The role of transient receptor potential ankyrin 1 (TRPA1) receptor activation in hydrogen-sulphide-induced CGRP-release and vasodilation

E Pinter, Zs Hajna, G Pozsgai, T Bagoly, L Boros, A Kemeny, Zs Helyes, J Szolcsanyi. University of P é cs, Pharmacology and Pharmacotherapy, Hungary

Background: Capsaicin-sensitive sensory neurons express several ion channels of the TRP family, such as transient receptor potential ankyrin 1 (TRPA1) and vanilloid 1 (TRPV1) receptors. TRPA1 can be activated by several chemical stimuli, such as allylisothiocyanate (AITC), resulting in the release of inflammatory neuropeptides, e.g. calcitonin gene-related peptide (CGRP). Recently, the gaseous mediator hydrogen sulphide (H2S) was suggested to have effect on capsaicin-sensitive sensory neurons. H2S-evoked CGRP release from sensory neurons of isolated rat tracheae and H2S-induced changes in the microcirculation of the mouse ear have been investigated in this study. We focused on the involvement of TRPA1 receptor activation in the effects of H2S.

Methods: Male Wistar rats (180–250 g, n=10/group) were deeply anaesthetised with sodium thiopentone (100 mg·kg-1,i.p.) and exsanguinated. Isolated tracheae were stimulated by allyl-isothiocyanate (AITC) or H2S donor sodium hydrogen sulphide (NaHS). Two tracheae were placed in the same organ bath (1.8 mL) and perfused with oxygenated (95% oxygen, 5% CO2) Krebs solution (37°C, 1 mL·min-1). CGRP release was measured by radioimmunoassay. Blood flow experiments were carried out using male and female Balb/c, C57BL/6, TRPA1 (TRPA1-/-) and TRPV1 receptor gene knockout (TRPV1-/-) mice (2-4 months, 20-30 g, n = 8/group).In the first part of the experiment Balb/c mice were treated with the selective TRPA1 antagonist HC-030031 (i.p., 30 or 100 mg/kg) 30 minutes before application of AITC or H2S-donor sodium hydrogen-sulphide (NaHS). In the second phase of the investigation TRPA1 and TRPV1 gene-deleted mice and their wild-type littermates were used. In both phases, right ears of the animals were treated with 2% AITC or 5% NaHS, while left ears received respective vehicles. Skin blood flow of the ears was detected by laser Doppler imaging (Perimed), for 30 minutes in case of AITC-, and for 50 minutes in case of NaHS-application.
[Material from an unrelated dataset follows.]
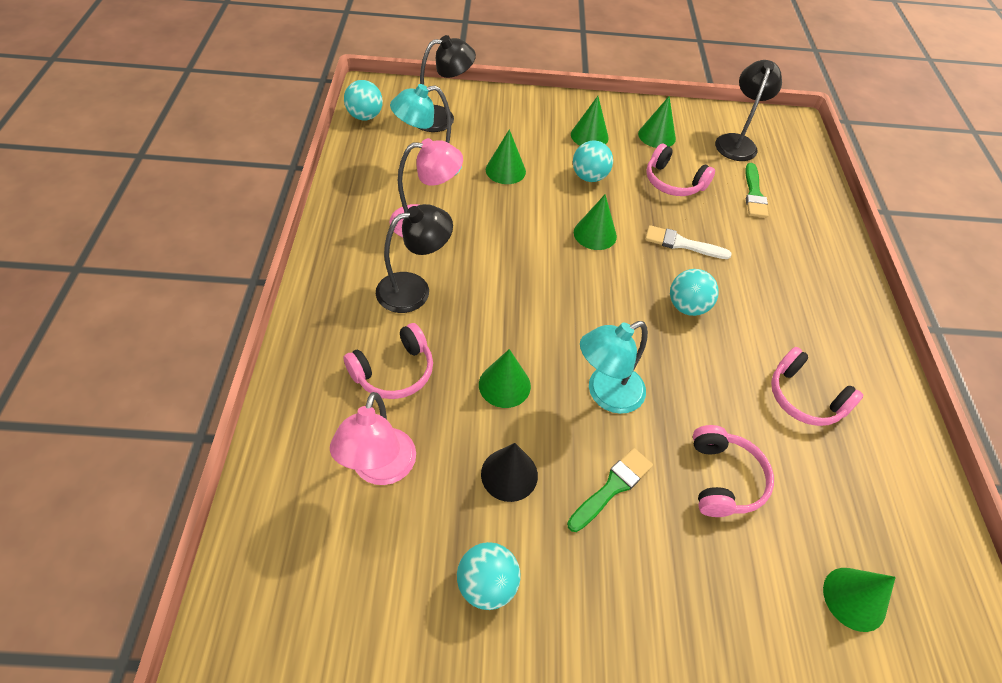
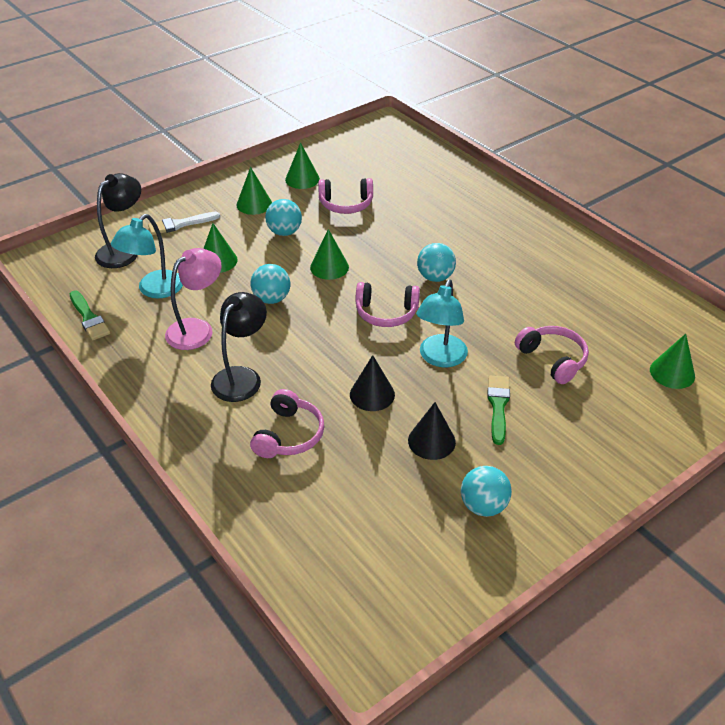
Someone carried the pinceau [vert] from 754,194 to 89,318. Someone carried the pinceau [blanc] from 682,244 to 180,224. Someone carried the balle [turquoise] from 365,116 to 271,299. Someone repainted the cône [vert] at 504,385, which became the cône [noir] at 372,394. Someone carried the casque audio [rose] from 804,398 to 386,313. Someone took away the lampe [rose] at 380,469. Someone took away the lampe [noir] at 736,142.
Results: AITC-induced CGRP release from isolated rat tracheae (EC50: 61.42 μmol·L-1). NaHS evoked a concentration-dependent increase in CGRP release (EC50: 0.96 mmol·L-1) which was inhibited by HC-030031 but was not affected by TRPV1 receptor blocker BCTC. AITC treatment of mouse ears led to 29.8±2.8% increase in blood flow. NaHS elevated cutaneous blood flow by 61±4.5%. Effect of NaHS on microcirculation was ameliorated by HC-030031. Blood flow of TRPA1 KO mice showed significantly smaller increase in response to NaHS compared to the wild-type counterparts. Vasodilatation in TRPV1-/- animals did not differ from control. Data are presented as mean ± standard error of mean. Experimental groups were compared by one way ANOVA followed by Dunnett’s or Bonferroni’s post hoc test. Values of p<0.05 were regarded as statistically significant. Conclusions: We conclude that H2S activates TRPA1 receptors causing CGRP release from sensory nerves of rat tracheae, as well as inducing cutaneous vasodilatation in the mouse ear. TRPV1 receptors were not involved in these processes. Our results highlight that TRPA1 receptor activation should be minded as a potential mechanism of vasoactive effects of H2S.

This work supported by research grants OTKA K-81984 and Baross Gábor Program.